Last night, Actress Gina, Screenwriter Tom and I went to the premiere ofTreasure Entertainment's Man Overboard, my motion picture acting debut.
Before you ask me to autograph your head or something, it was a tiny walk-on part that I did it as a favor to my manager, Mark,
who produced the movie. It was hardly a stretch character-wise, considering my only line involved asking my wife permission for something
. But I think I can safely say that I tore up my seven seconds of screen time.
If you've ever wondered what it's like to have a small part in a low-budget independent film, it goes like this. You show up at the crack of dawn. The wardrobe department spends twenty minutes finding the perfect outfit and then the director needs to approve it even though, like I said, you're only going to be onscreen for seven seconds. You put on the clothes and they remind you that you need to return the belt -- it's a cheap, Target belt, but for some reason, it really matters. Then you go to make up, they put powder on your face and gel in your hair and tell you not to mess it up before your scene.
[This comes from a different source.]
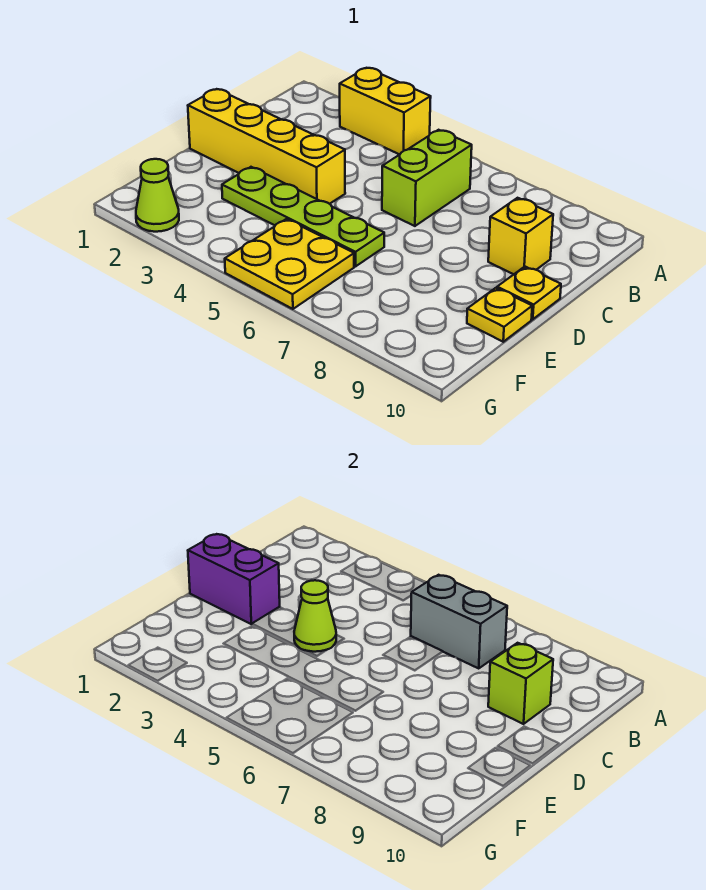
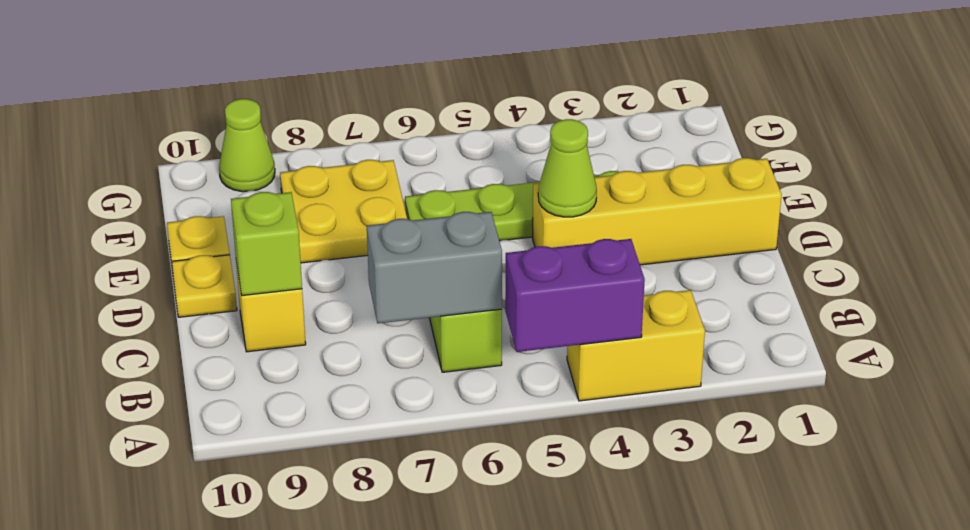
purple 1x2 brick [188,534,280,624] -> purple 1x2 brick moved to [505,239,645,352]
yellow 2x2 plate [225,219,354,309] -> yellow 2x2 plate moved to [280,160,407,263]
lime 1x1 cone [136,159,179,232] -> lime 1x1 cone moved to [219,99,275,192]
Then you wait around for seven hours.
It can be a little tedious, but there are good parts. The craft services table provides all the Diet Coke, bottled water and Red Vines you can eat, as well as a limited supply of Duritos. Also, so far I've found that the actors in little indy movies tend to be pretty grounded -- or at least they're really good at acting grounded -- which makes for good conversations. I spent a long time chatting with Mel Fair
, who plays the antagonist in Man Overboard
. (He's the guy on the right in the poster.) We talked about his recent role in a Sci Fi Channel movie and about my vampire western script, High Midnight.
I suggested he'd make a good undead cowboy. In retrospect, that doesn't sound like a complement, but it was.
Finally, it came time for my big scene. It was fairly straight forward, but I did get to improvise slightly. You'll notice in the screengrab that I'm shaking hands with the other actor, Floyd. That was not in the script.When the scene began, I said to Floyd, I said, "I feel my character would shake your character's hand." He said, "Um, okay." He then asked the director, who also said, "Um, okay." So that's what we did:
After that, I grabbed one, last Red Vine, returned the belt and went home.
Last night, on the way to the premiere in Pasadena, I kept doing this thing to Tom and Gina where I steer the conversation back to me, as in, "Your dog died? That's sad. Let me tell you about a script I'm working on where a dog dies." I hate when I do this, but I can't help myself. I think it has to do with my career insecurities. I couldn't help but wish that it was my movie we were going to see. Despite my massive contribution to Man Overboard, it was not my night to shine and I'm the kind of person who likes -- who needs -- to shine as often as possible.
After the movie, the crowd networked over drinks in the lobby. Despite my growing feeling of insignificance, I wanted to congratulate Mel. As I said before, he seemed like a grounded guy, but I work in an industry in which I'm a minor player. The odds of him putting the brain power into remembering me were slim. I didn't want to deal with an actor looking at me blankly and saying, "Hey, um... guy. How's it going?"
I took the leap anyway. He smiled warmly and took my hand. "Hey, how's it going," he said. Notice the lack of "Denis" in there, suggesting that he had forgotten my name. But then he went on, "I got Mark to give me a copy of High Midnight and I loved it. Buddy, I want to be a part of it!" He then told me that he had performed recently on Dirty, Sexy Money with Billy Baldwin, who is attached to my script. He also rhapsodized at great length about specific vampire cowboy he wanted to play.
To Mel, I suspect it was typical Hollywood banter. To me, it meant the world. We chatted for a while, then he excused himself to take some photos with fans.
I didn't need to talk about myself as much on the drive home. I felt rather shiny.